__TASK DIRECTIONS__: Copy the records below line by line and word for word, from the very first line through the line with "1️⃣ File Processing", omitting each picture.

__DATA SUPPLIED__:
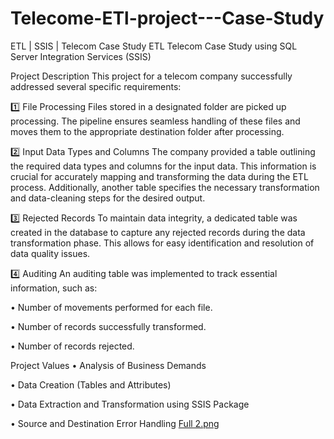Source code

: # Telecome-ETl-project---Case-Study
ETL | SSIS | Telecom Case Study ETL Telecom Case Study using SQL Server Integration Services (SSIS)

Project Description This project for a telecom company successfully addressed several specific requirements:

1️⃣ File Processing Files stored in a designated folder are picked up processing. The pipeline ensures seamless handling of these files and moves them to the appropriate destination folder after processing.

2️⃣ Input Data Types and Columns The company provided a table outlining the required data types and columns for the input data. This information is crucial for accurately mapping and transforming the data during the ETL process. Additionally, another table specifies the necessary transformation and data-cleaning steps for the desired output.

3️⃣ Rejected Records To maintain data integrity, a dedicated table was created in the database to capture any rejected records during the data transformation phase. This allows for easy identification and resolution of data quality issues.

4️⃣ Auditing An auditing table was implemented to track essential information, such as:

• Number of movements performed for each file.

• Number of records successfully transformed.

• Number of records rejected.

Project Values • Analysis of Business Demands

• Data Creation (Tables and Attributes)

• Data Extraction and Transformation using SSIS Package

• Source and Destination Error Handling
[Full 2.png](https://github.com/mahmoudfarahat98/Telecome-ETl-project---Case-Study/blob/365b6c94cdb9b248f35cddb4957a1b99f75aae23/Full.png)
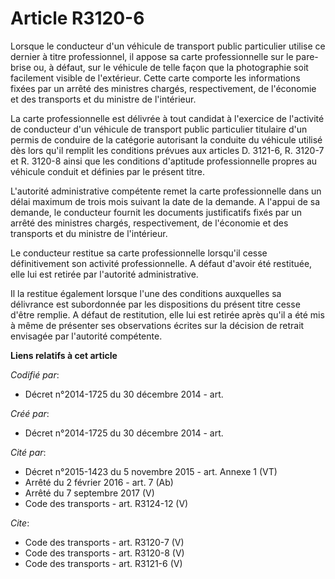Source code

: # Article R3120-6

Lorsque le conducteur d'un véhicule de transport public particulier utilise ce dernier à titre professionnel, il appose sa
carte professionnelle sur le pare-brise ou, à défaut, sur le véhicule de telle façon que la photographie soit facilement
visible de l'extérieur. Cette carte comporte les informations fixées par un arrêté des ministres chargés, respectivement, de
l'économie et des transports et du ministre de l'intérieur. 

La carte professionnelle est délivrée à tout candidat à l'exercice de l'activité de conducteur d'un véhicule de transport
public particulier titulaire d'un permis de conduire de la catégorie autorisant la conduite du véhicule utilisé dès lors
qu'il remplit les conditions prévues aux articles D. 3121-6, R. 3120-7 et R. 3120-8 ainsi que les conditions d'aptitude
professionnelle propres au véhicule conduit et définies par le présent titre. 

L'autorité administrative compétente remet la carte professionnelle dans un délai maximum de trois mois suivant la date de la
demande. A l'appui de sa demande, le conducteur fournit les documents justificatifs fixés par un arrêté des ministres
chargés, respectivement, de l'économie et des transports et du ministre de l'intérieur. 

Le conducteur restitue sa carte professionnelle lorsqu'il cesse définitivement son activité professionnelle. A défaut d'avoir
été restituée, elle lui est retirée par l'autorité administrative. 

Il la restitue également lorsque l'une des conditions auxquelles sa délivrance est subordonnée par les dispositions du
présent titre cesse d'être remplie. A défaut de restitution, elle lui est retirée après qu'il a été mis à même de présenter
ses observations écrites sur la décision de retrait envisagée par l'autorité compétente.

**Liens relatifs à cet article**

_Codifié par_:

  - Décret n°2014-1725 du 30 décembre 2014 - art.

_Créé par_:

  - Décret n°2014-1725 du 30 décembre 2014 - art.

_Cité par_:

  - Décret n°2015-1423 du 5 novembre 2015 - art. Annexe 1 (VT)
  - Arrêté du 2 février 2016 - art. 7 (Ab)
  - Arrêté du 7 septembre 2017 (V)
  - Code des transports - art. R3124-12 (V)

_Cite_:

  - Code des transports - art. R3120-7 (V)
  - Code des transports - art. R3120-8 (V)
  - Code des transports - art. R3121-6 (V)
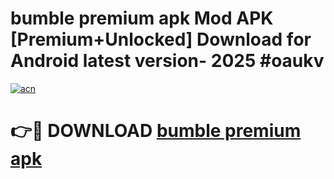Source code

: # bumble premium apk Mod APK [Premium+Unlocked] Download for Android latest version- 2025 #oaukv

[![acn](https://github.com/user-attachments/assets/0f9c940e-d8b0-45ae-aac7-cd30a18b3e1c)](https://apk.mediaupload.pro?title=bumble_premium_apk&ref=03M)

# 👉🔴 DOWNLOAD [bumble premium apk](https://apk.mediaupload.pro?title=bumble_premium_apk&ref=03M)
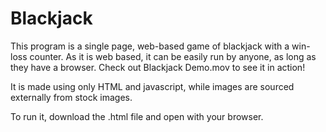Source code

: # Blackjack
This program is a single page, web-based game of blackjack with a win-loss counter. As it is web based, it can be easily run by anyone, as long as they have a browser. Check out Blackjack Demo.mov to see it in action!

It is made using only HTML and javascript, while images are sourced externally from stock images.

To run it, download the .html file and open with your browser. 
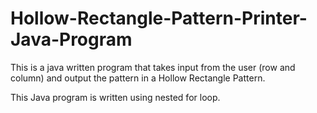 # Hollow-Rectangle-Pattern-Printer-Java-Program
This is a java written program that takes input from the user (row and column)  and output the pattern in a Hollow Rectangle Pattern.

This Java program is written using nested for loop.
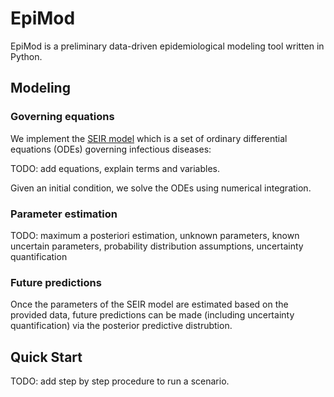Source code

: # EpiMod

EpiMod is a preliminary data-driven epidemiological modeling tool written in Python.

## Modeling

### Governing equations
We implement the [SEIR model](https://en.wikipedia.org/wiki/Compartmental_models_in_epidemiology#The_SIR_model)  which is a set of ordinary differential equations (ODEs) governing infectious diseases:

TODO: add equations, explain terms and variables.

Given an initial condition, we solve the ODEs using numerical integration. 

### Parameter estimation 
TODO: maximum a posteriori estimation, unknown parameters, known uncertain parameters, probability distribution assumptions, uncertainty quantification

### Future predictions
Once the parameters of the SEIR model are estimated based on the provided data, future predictions can be made (including uncertainty quantification) via the posterior predictive distrubtion.

## Quick Start
TODO: add step by step procedure to run a scenario.
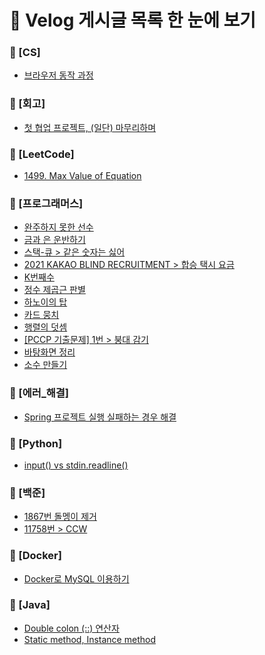 # 📌 Velog 게시글 목록 한 눈에 보기
### 📁 [CS]
- [브라우저 동작 과정](./[CS]/[CS]_브라우저_동작_과정.md)  
### 📁 [회고]
- [첫 협업 프로젝트, (일단) 마무리하며](./[회고]/[회고]_첫_협업_프로젝트,_(일단)_마무리하며.md)  
### 📁 [LeetCode]
- [1499. Max Value of Equation](./[LeetCode]/[LeetCode]_1499._Max_Value_of_Equation.md)  
### 📁 [프로그래머스]
- [완주하지 못한 선수](./[프로그래머스]/[프로그래머스]_완주하지_못한_선수.md)  
- [금과 은 운반하기](./[프로그래머스]/[프로그래머스]_금과_은_운반하기.md)  
- [스택-큐 > 같은 숫자는 싫어](./[프로그래머스]/[프로그래머스]_스택-큐_>_같은_숫자는_싫어.md)  
- [2021 KAKAO BLIND RECRUITMENT > 합승 택시 요금](./[프로그래머스]/[프로그래머스]_2021_KAKAO_BLIND_RECRUITMENT_>_합승_택시_요금.md)  
- [K번째수](./[프로그래머스]/[프로그래머스]_K번째수.md)  
- [정수 제곱근 판별](./[프로그래머스]/[프로그래머스]_정수_제곱근_판별.md)  
- [하노이의 탑](./[프로그래머스]/[프로그래머스]_하노이의_탑.md)  
- [카드 뭉치](./[프로그래머스]/[프로그래머스]_카드_뭉치.md)  
- [행렬의 덧셈](./[프로그래머스]/[프로그래머스]_행렬의_덧셈.md)  
- [[PCCP 기출문제] 1번 > 붕대 감기](./[프로그래머스]/[프로그래머스]_[PCCP_기출문제]_1번_>_붕대_감기.md)  
- [바탕화면 정리](./[프로그래머스]/[프로그래머스]_바탕화면_정리.md)  
- [소수 만들기](./[프로그래머스]/[프로그래머스]_소수_만들기.md)  
### 📁 [에러_해결]
- [Spring 프로젝트 실행 실패하는 경우 해결](./[에러_해결]/[에러_해결]_Spring_프로젝트_실행_실패하는_경우_해결.md)  
### 📁 [Python]
- [input() vs stdin.readline()](./[Python]/[Python]_input()_vs_stdin.readline().md)  
### 📁 [백준]
- [1867번 돌멩이 제거](./[백준]/[백준]_1867번_돌멩이_제거.md)  
- [11758번 > CCW](./[백준]/[백준]_11758번_>_CCW.md)  
### 📁 [Docker]
- [Docker로 MySQL 이용하기](./[Docker]/[Docker]_Docker로_MySQL_이용하기.md)  
### 📁 [Java]
- [Double colon (::) 연산자](./[Java]/[Java]_Double_colon_(::)_연산자.md)  
- [Static method, Instance method](./[Java]/[Java]_Static_method,_Instance_method.md)  
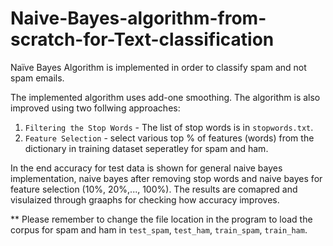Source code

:# Naive-Bayes-algorithm-from-scratch-for-Text-classification
Naïve Bayes Algorithm is implemented in order to classify spam and not spam emails.

The implemented algorithm uses add-one smoothing. The algorithm is also improved using two follwing approaches:
1) `Filtering the Stop Words` - The list of stop words is in `stopwords.txt`.
2) `Feature Selection` - select various top % of features (words) from the dictionary in training dataset seperatley for spam and ham. 

In the end accuracy for test data is shown for general naive bayes implementation, naive bayes after removing stop words and naive bayes for feature selection (10%, 20%,..., 100%). The results are comapred and visulaized through graaphs for checking how accuracy improves.

** Please remember to change the file location in the program to load the corpus for spam and ham in `test_spam`, `test_ham`, `train_spam`, `train_ham`.
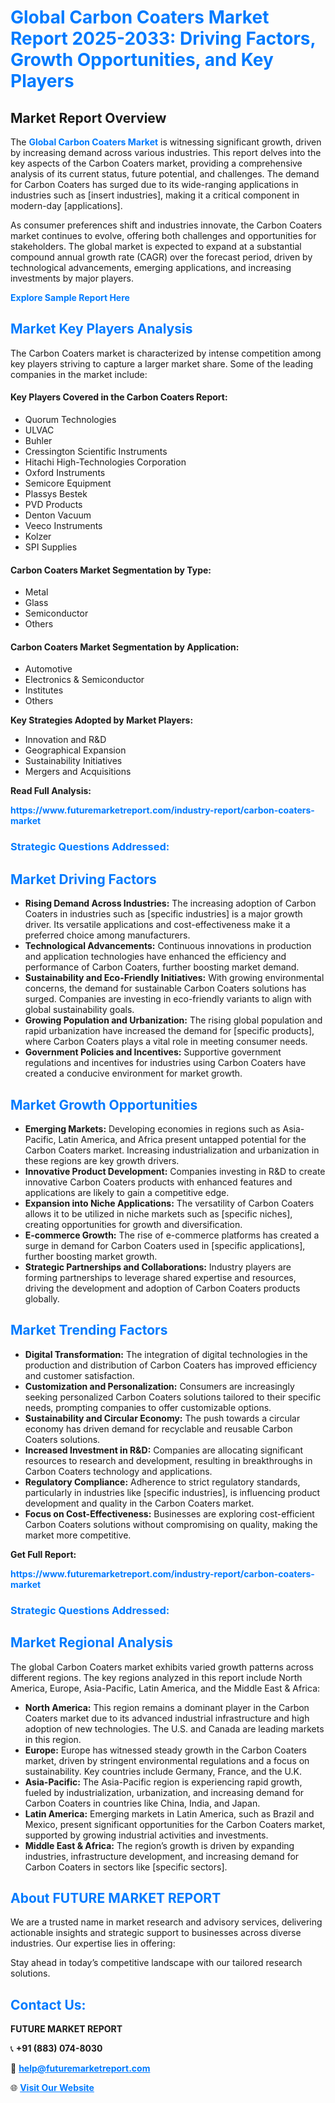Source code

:<h1 style="color: #007BFF;">Global Carbon Coaters Market Report 2025-2033: Driving Factors, Growth Opportunities, and Key Players</h1>

<section id="overview">
<h2>Market Report Overview</h2>
<p>The <a href="https://www.futuremarketreport.com/industry-report/carbon-coaters-market" style="color: #007BFF; text-decoration: none;"><strong>Global Carbon Coaters Market</strong></a> is witnessing significant growth, driven by increasing demand across various industries. This report delves into the key aspects of the Carbon Coaters market, providing a comprehensive analysis of its current status, future potential, and challenges. The demand for Carbon Coaters has surged due to its wide-ranging applications in industries such as [insert industries], making it a critical component in modern-day [applications].</p>
<p>As consumer preferences shift and industries innovate, the Carbon Coaters market continues to evolve, offering both challenges and opportunities for stakeholders. The global market is expected to expand at a substantial compound annual growth rate (CAGR) over the forecast period, driven by technological advancements, emerging applications, and increasing investments by major players.</p>
</section>

<section id="overview">
<p><a href="https://www.futuremarketreport.com/request-sample/reportId=60412" style="color: #007BFF; text-decoration: none;"><strong>Explore Sample Report Here</strong></a></p>
</section>

<section id="key-players">
<h2 style="color: #007BFF;">Market Key Players Analysis</h2>
<p>The Carbon Coaters market is characterized by intense competition among key players striving to capture a larger market share. Some of the leading companies in the market include:</p>
<h4>Key Players Covered in the Carbon Coaters Report:</h4>
<ul><li>Quorum Technologies</li><li>ULVAC</li><li>Buhler</li><li>Cressington Scientific Instruments</li><li>Hitachi High-Technologies Corporation</li><li>Oxford Instruments</li><li>Semicore Equipment</li><li>Plassys Bestek</li><li>PVD Products</li><li>Denton Vacuum</li><li>Veeco Instruments</li><li>Kolzer</li><li>SPI Supplies</li></ul>
<h4>Carbon Coaters Market Segmentation by Type:</h4>
<ul><li>Metal</li><li>Glass</li><li>Semiconductor</li><li>Others</li></ul>

<h4>Carbon Coaters Market Segmentation by Application:</h4>
<ul><li>Automotive</li><li>Electronics &amp; Semiconductor</li><li>Institutes</li><li>Others</li></ul>
<p><strong>Key Strategies Adopted by Market Players:</strong></p>
<ul>
<li>Innovation and R&D</li>
<li>Geographical Expansion</li>
<li>Sustainability Initiatives</li>
<li>Mergers and Acquisitions</li>
</ul>
</section>

<section>
<p><strong>Read Full Analysis: </strong></p><a href="https://www.futuremarketreport.com/industry-report/carbon-coaters-market" style="color: #007BFF; text-decoration: none;"><strong>https://www.futuremarketreport.com/industry-report/carbon-coaters-market</strong></a>
<h3 style="color: #007BFF;">Strategic Questions Addressed:</h3>
</section>

<section id="driving-factors">
<h2 style="color: #007BFF;">Market Driving Factors</h2>
<ul>
<li><strong>Rising Demand Across Industries:</strong> The increasing adoption of Carbon Coaters in industries such as [specific industries] is a major growth driver. Its versatile applications and cost-effectiveness make it a preferred choice among manufacturers.</li>
<li><strong>Technological Advancements:</strong> Continuous innovations in production and application technologies have enhanced the efficiency and performance of Carbon Coaters, further boosting market demand.</li>
<li><strong>Sustainability and Eco-Friendly Initiatives:</strong> With growing environmental concerns, the demand for sustainable Carbon Coaters solutions has surged. Companies are investing in eco-friendly variants to align with global sustainability goals.</li>
<li><strong>Growing Population and Urbanization:</strong> The rising global population and rapid urbanization have increased the demand for [specific products], where Carbon Coaters plays a vital role in meeting consumer needs.</li>
<li><strong>Government Policies and Incentives:</strong> Supportive government regulations and incentives for industries using Carbon Coaters have created a conducive environment for market growth.</li>
</ul>
</section>

<section id="growth-opportunities">
<h2 style="color: #007BFF;">Market Growth Opportunities</h2>
<ul>
<li><strong>Emerging Markets:</strong> Developing economies in regions such as Asia-Pacific, Latin America, and Africa present untapped potential for the Carbon Coaters market. Increasing industrialization and urbanization in these regions are key growth drivers.</li>
<li><strong>Innovative Product Development:</strong> Companies investing in R&D to create innovative Carbon Coaters products with enhanced features and applications are likely to gain a competitive edge.</li>
<li><strong>Expansion into Niche Applications:</strong> The versatility of Carbon Coaters allows it to be utilized in niche markets such as [specific niches], creating opportunities for growth and diversification.</li>
<li><strong>E-commerce Growth:</strong> The rise of e-commerce platforms has created a surge in demand for Carbon Coaters used in [specific applications], further boosting market growth.</li>
<li><strong>Strategic Partnerships and Collaborations:</strong> Industry players are forming partnerships to leverage shared expertise and resources, driving the development and adoption of Carbon Coaters products globally.</li>
</ul>
</section>

<section id="trending-factors">
<h2 style="color: #007BFF;">Market Trending Factors</h2>
<ul>
<li><strong>Digital Transformation:</strong> The integration of digital technologies in the production and distribution of Carbon Coaters has improved efficiency and customer satisfaction.</li>
<li><strong>Customization and Personalization:</strong> Consumers are increasingly seeking personalized Carbon Coaters solutions tailored to their specific needs, prompting companies to offer customizable options.</li>
<li><strong>Sustainability and Circular Economy:</strong> The push towards a circular economy has driven demand for recyclable and reusable Carbon Coaters solutions.</li>
<li><strong>Increased Investment in R&D:</strong> Companies are allocating significant resources to research and development, resulting in breakthroughs in Carbon Coaters technology and applications.</li>
<li><strong>Regulatory Compliance:</strong> Adherence to strict regulatory standards, particularly in industries like [specific industries], is influencing product development and quality in the Carbon Coaters market.</li>
<li><strong>Focus on Cost-Effectiveness:</strong> Businesses are exploring cost-efficient Carbon Coaters solutions without compromising on quality, making the market more competitive.</li>
</ul>
</section>

<section>
<p><strong>Get Full Report: </strong></p><a href="https://www.futuremarketreport.com/industry-report/carbon-coaters-market" style="color: #007BFF; text-decoration: none;"><strong>https://www.futuremarketreport.com/industry-report/carbon-coaters-market</strong></a>
<h3 style="color: #007BFF;">Strategic Questions Addressed:</h3>
</section>


<section id="regional-analysis">
<h2 style="color: #007BFF;">Market Regional Analysis</h2>
<p>The global Carbon Coaters market exhibits varied growth patterns across different regions. The key regions analyzed in this report include North America, Europe, Asia-Pacific, Latin America, and the Middle East & Africa:</p>
<ul>
<li><strong>North America:</strong> This region remains a dominant player in the Carbon Coaters market due to its advanced industrial infrastructure and high adoption of new technologies. The U.S. and Canada are leading markets in this region.</li>
<li><strong>Europe:</strong> Europe has witnessed steady growth in the Carbon Coaters market, driven by stringent environmental regulations and a focus on sustainability. Key countries include Germany, France, and the U.K.</li>
<li><strong>Asia-Pacific:</strong> The Asia-Pacific region is experiencing rapid growth, fueled by industrialization, urbanization, and increasing demand for Carbon Coaters in countries like China, India, and Japan.</li>
<li><strong>Latin America:</strong> Emerging markets in Latin America, such as Brazil and Mexico, present significant opportunities for the Carbon Coaters market, supported by growing industrial activities and investments.</li>
<li><strong>Middle East & Africa:</strong> The region’s growth is driven by expanding industries, infrastructure development, and increasing demand for Carbon Coaters in sectors like [specific sectors].</li>
</ul>
</section>

<footer>
<h2 style="color: #007BFF;">About FUTURE MARKET REPORT</h2>
<p>We are a trusted name in market research and advisory services, delivering actionable insights and strategic support to businesses across diverse industries. Our expertise lies in offering:</p>

<p>Stay ahead in today’s competitive landscape with our tailored research solutions.</p>

<h2 style="color: #007BFF;">Contact Us:</h2>
<p><strong>FUTURE MARKET REPORT</strong></p>
<p>📞 <strong>+91 (883) 074-8030</strong></p>
<p>📧 <strong><a href="mailto:help@futuremarketreport.com" style="color: #007BFF;">help@futuremarketreport.com</a></strong></p>
<p>🌐 <strong><a href="https://www.futuremarketreport.com/" style="color: #007BFF;">Visit Our Website</a></strong></p>
</footer>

__YOUR RESPONSE__:
Source code

: # Telecome-ETl-project---Case-Study
ETL | SSIS | Telecom Case Study ETL Telecom Case Study using SQL Server Integration Services (SSIS)

Project Description This project for a telecom company successfully addressed several specific requirements:

1️⃣ File Processing Files stored in a designated folder are picked up processing. The pipeline ensures seamless handling of these files and moves them to the appropriate destination folder after processing.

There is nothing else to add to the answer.